Tunisia extends state of emergency by three months

A policemen looks through a binocular during a military operation to eliminate militants in a village some 50 km (31 miles) from the town of Ben Guerdane, Tunisia, near the Libyan border, March 10, 2016.


Tunisia on Tuesday extended by three months a state of emergency imposed after a November suicide bombing claimed by ISIS killed 12 presidential guards.

President Beji Caid Essebsi “has decided after consultations… to extend the state of emergency for a period of three months from March 23,” his office said in a statement that came two weeks after another attack blamed on jihadists near the border with Libya.

This month’s attack on police and army posts in the town of Ben Guerdane left seven civilians and 13 security personnel dead.
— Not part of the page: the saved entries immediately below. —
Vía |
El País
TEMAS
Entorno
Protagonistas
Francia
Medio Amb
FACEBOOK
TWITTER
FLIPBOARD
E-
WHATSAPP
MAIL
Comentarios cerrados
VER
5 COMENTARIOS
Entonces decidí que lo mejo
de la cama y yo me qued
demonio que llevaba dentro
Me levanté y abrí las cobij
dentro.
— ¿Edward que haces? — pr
Forty-nine militants have been killed by security forces in clashes immediately following the attacks and in subsequent raids.

The North African country has suffered from a wave of militant attacks in recent years, as it has struggled to curb a rise in extremism since the 2011 revolution that ousted longtime dictator Zine El Abidine Ben Ali.
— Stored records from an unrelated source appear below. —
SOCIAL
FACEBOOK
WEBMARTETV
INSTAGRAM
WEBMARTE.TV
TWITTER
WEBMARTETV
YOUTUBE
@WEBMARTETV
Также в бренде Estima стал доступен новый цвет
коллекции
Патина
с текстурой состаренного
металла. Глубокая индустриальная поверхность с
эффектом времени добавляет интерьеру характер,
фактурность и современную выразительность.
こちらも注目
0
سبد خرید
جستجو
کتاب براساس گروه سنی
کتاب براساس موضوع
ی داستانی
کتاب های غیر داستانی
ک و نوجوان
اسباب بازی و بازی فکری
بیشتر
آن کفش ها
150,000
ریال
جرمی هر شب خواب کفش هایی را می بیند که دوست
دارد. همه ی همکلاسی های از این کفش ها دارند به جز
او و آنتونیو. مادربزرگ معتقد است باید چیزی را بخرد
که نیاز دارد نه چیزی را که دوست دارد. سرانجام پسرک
Last year ISIS claimed responsibility for attacks on the Bardo museum in Tunis and a popular resort hotel that killed 59 tourists in total, as well as the suicide bombing that killed the presidential guards.

The state of emergency has been repeatedly extended since November. The last extension, on February 22, was for a period of one month.

Tunisia was Tuesday hosting talks with other countries neighboring Libya on the threat posed by the growing IS presence in the lawless North African nation.